= Hardy Wright =

Scottish greyhound trainer

Hardy Wright (1893–1974) was a Scottish greyhound trainer. He was born in Kirkbean, Kirkcudbrightshire, and is the youngest child of Jack Wright and Mary Harriet Palin of Mersehead Farm, Kirkbean (now a RSPB nature reserve). Hardy Wright served with the Royal Navy during World War I, meeting his future wife in Portsmouth during this time.

He came to live at Watchhall, near Annan, Dumfries and Galloway, in the early 1920s, where he set up kennels with his father. Eventually, he took over the running of the kennels from his father. He later moved to Cummertrees House where he established his well-known kennels.

In 1947, he had the runner-up in the Waterloo Cup hare coursing event with Mr. Walter Wilson's Western Water, but his greatest successes came in the mid-1950s. In 1954 and 1955, he won the coveted cup with Mr. Tom Noble's Cotton King and Mr. Truelove's Full Pete respectively.
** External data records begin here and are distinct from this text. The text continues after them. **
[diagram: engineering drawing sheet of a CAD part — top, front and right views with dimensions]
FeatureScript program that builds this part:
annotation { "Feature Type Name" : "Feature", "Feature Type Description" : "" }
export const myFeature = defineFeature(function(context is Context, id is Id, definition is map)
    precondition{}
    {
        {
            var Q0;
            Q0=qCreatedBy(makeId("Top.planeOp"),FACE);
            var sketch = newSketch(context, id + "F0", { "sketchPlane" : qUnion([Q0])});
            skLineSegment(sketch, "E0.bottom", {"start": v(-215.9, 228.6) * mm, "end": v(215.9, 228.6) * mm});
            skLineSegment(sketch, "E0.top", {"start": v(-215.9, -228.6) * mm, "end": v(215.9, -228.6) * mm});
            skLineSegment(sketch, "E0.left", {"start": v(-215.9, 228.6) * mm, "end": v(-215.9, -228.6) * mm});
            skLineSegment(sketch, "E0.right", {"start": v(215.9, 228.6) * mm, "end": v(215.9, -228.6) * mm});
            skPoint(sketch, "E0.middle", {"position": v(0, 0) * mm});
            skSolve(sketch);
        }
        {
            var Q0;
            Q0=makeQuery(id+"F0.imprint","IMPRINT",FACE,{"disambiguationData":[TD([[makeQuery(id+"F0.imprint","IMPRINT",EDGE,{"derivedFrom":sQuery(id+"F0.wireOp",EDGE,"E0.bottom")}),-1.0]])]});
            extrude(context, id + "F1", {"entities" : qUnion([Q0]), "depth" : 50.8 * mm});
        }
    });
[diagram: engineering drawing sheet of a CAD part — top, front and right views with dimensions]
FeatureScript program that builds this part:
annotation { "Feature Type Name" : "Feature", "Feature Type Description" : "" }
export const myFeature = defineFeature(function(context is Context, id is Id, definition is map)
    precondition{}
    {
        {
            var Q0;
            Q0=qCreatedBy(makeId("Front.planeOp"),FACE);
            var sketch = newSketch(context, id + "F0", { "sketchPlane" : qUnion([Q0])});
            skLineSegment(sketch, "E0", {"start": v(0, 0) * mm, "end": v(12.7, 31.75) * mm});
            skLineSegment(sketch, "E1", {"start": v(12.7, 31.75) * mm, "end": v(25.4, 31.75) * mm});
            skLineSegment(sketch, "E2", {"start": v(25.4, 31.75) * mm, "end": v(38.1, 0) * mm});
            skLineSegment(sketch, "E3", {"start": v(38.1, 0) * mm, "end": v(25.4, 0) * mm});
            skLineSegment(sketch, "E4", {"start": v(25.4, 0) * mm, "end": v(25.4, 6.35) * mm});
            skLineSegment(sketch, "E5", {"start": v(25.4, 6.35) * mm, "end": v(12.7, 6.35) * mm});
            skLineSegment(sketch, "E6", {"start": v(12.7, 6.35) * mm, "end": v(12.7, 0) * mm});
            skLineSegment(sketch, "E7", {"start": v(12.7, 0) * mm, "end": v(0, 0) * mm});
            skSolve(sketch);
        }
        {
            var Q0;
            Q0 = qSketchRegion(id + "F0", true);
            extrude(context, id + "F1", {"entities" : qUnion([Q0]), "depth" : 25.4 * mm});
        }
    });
The following year, he won the Barbican Cup with Mr. Walter Wilson's Well Away - the first time the cup had come to Scotland. He had other successes in the Waterloo Purse and Plate and the Barbican Plate.

He died at his home at Annan, aged 81. His cousin, Harold Wright, trained nine Waterloo Cup winners, an unbeaten performance.